In 1911, the Kit Gun line began as the 22/32 an I-Frame, .22LR, six-shot revolver. These are sometimes called the "pre-war" models. In 1953, an improved model was introduced, the "22/32 Kit Gun, Model of 1953”. In 1958, Smith and Wesson renamed it the Model 34. This production line continued until 1960, when it was redesigned using the slightly larger J-frame and marketed as the model 34–1. The Model 34 continued to be manufactured until 1991.

The Smith & Wesson Target Model 1953 (AKA: Model 35) is a six inch barrel .22LR target revolver also based on the 22/32 model. The rear sight was adjustable for both elevation and windage, the front sight had a distinctive T-shaped blade. Manufacture began in 1953, and it was discontinued in 1974.

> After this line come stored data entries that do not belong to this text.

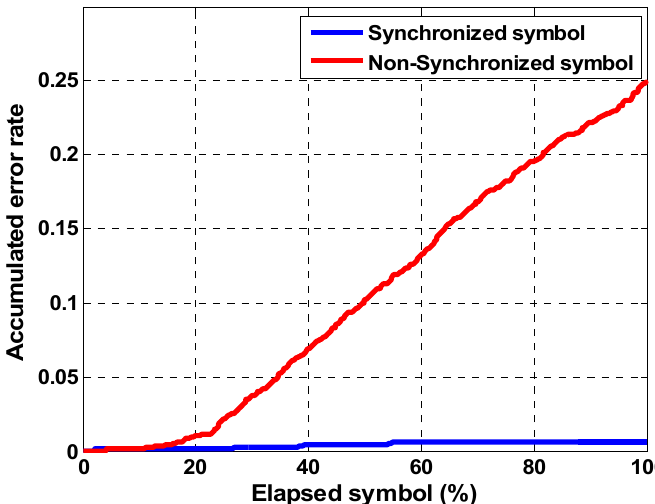
Figure 18. Synchronization performance.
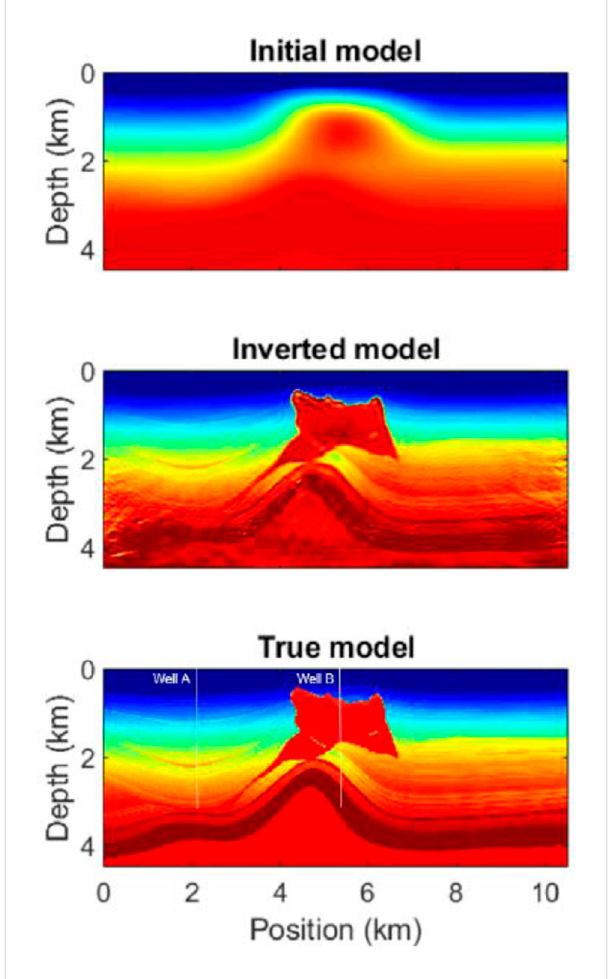
FIGURE 7 Initial model, inverted model, and true model. As can been seen, the shapes of the salt as well as detailed layered structures are well inverted compared with the true velocity model. Two validation wells are also demonstrated in the true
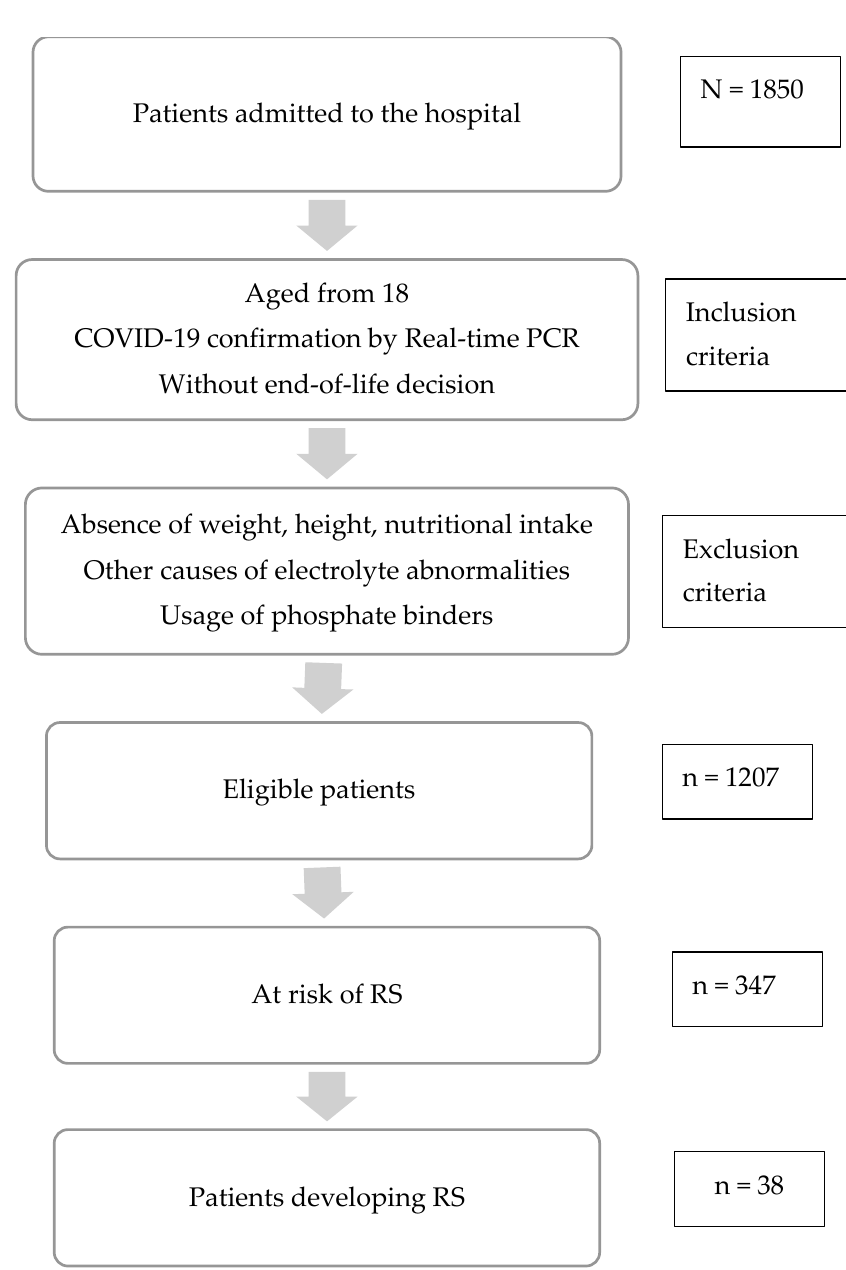
Figure 1. Selection of the study participants .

In 1955, the Model 43 Airweight with an aluminum alloy frame was introduced. In 1960, a .22 Winchester Magnum Rimfire version, the Model 51, was introduced. The Model 43 and 51 were discontinued in 1974. A stainless steel version, the Model 63 Kit Gun, was released in 1977. In 1983, the stainless steel Model 650 in .22 WMR was introduced. The six-shot Model 63 was replaced by an eight-shot version in 1997.

In 1997, Smith & Wesson also introduced the new eight-shot Model 317 AirLite Kit Gun, and the later the .38 Special Model 337 AirLite Kit Gun, and a .44 Special Model 396 AirLite Mountain Lite Kit Gun. All are made of aluminum alloy frames and cylinders made of titanium (except the Model 317, whose cylinder is aluminum). Their aluminum barrels have a stainless steel liner.